1257 - Smallest Common Region.

对比lca

You are given some lists of regions where the first region of each list includes all other regions in that list.

Naturally, if a region x contains another region y then x is bigger than y. Also, by definition, a region x contains itself.

Given two regions: region1 and region2, return the smallest region that contains both of them.

If you are given regions r1, r2, and r3 such that r1 includes r3, it is guaranteed there is no r2 such that r2 includes r3.

It is guaranteed the smallest region exists.

Example 1:

Input:
regions = [["Earth","North America","South America"],
["North America","United States","Canada"],
["United States","New York","Boston"],
["Canada","Ontario","Quebec"],
["South America","Brazil"]],
region1 = "Quebec",
region2 = "New York"
Output: "North America"

Example 2:

Input: regions = [["Earth", "North America", "South America"],["North America", "United States", "Canada"],["United States", "New York", "Boston"],["Canada", "Ontario", "Quebec"],["South America", "Brazil"]], region1 = "Canada", region2 = "South America"
Output: "Earth"

Constraints:

• 2 <= regions.length <= 104

• 2 <= regions[i].length <= 20

• 1 <= regions[i][j].length, region1.length, region2.length <= 20

• region1 != region2

• regions[i][j], region1, and region2 consist of English letters.

• The input is generated such that there exists a region which contains all the other regions, either directly or indirectly.

LCA难在往下走，所以需要回溯。

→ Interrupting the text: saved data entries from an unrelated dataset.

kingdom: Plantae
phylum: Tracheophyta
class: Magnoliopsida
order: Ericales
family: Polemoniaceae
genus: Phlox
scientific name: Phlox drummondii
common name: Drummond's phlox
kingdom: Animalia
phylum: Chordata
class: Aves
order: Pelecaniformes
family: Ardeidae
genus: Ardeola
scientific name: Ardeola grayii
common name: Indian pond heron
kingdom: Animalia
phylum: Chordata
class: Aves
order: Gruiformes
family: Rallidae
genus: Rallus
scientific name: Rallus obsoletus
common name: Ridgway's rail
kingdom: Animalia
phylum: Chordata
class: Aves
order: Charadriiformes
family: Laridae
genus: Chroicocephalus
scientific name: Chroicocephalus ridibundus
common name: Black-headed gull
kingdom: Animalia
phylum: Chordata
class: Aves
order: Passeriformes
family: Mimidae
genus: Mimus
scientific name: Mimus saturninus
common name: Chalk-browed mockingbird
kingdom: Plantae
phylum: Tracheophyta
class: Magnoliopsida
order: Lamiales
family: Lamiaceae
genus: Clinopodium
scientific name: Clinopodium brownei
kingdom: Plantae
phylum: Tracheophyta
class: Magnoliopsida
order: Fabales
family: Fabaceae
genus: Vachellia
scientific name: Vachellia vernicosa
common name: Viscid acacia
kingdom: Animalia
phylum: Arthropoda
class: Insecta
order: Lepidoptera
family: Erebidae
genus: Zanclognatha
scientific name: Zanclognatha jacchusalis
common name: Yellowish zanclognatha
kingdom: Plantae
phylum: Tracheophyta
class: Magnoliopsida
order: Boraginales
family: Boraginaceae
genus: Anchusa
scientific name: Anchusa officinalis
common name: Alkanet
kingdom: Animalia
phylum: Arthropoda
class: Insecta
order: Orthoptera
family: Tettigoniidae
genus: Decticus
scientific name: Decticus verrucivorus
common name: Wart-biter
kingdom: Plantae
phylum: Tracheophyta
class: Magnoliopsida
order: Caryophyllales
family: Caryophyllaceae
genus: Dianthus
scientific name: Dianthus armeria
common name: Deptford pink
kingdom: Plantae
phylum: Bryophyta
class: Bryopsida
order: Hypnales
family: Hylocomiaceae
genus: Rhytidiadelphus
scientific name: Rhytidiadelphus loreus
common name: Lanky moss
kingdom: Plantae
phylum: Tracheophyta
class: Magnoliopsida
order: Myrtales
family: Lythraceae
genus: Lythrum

这里MAP是son->father, 直接拿到一个子的所有父亲，和另一个子的父亲们比较即可。

注意dict.get(key)和dict[key]区别，前者返回NONE

class Solution:
    def findSmallestRegion(self, regions: List[List[str]], region1: str, region2: str) -> str:
        parents = {child : region[0] for region in regions for child in region[1:]} #son:father

        ancester = set()
        while region1:
            ancester.add(region1)
            region1 = parents.get(region1)
            
        
        while region2 not in ancester:
            region2 = parents[region2]
        
        return region2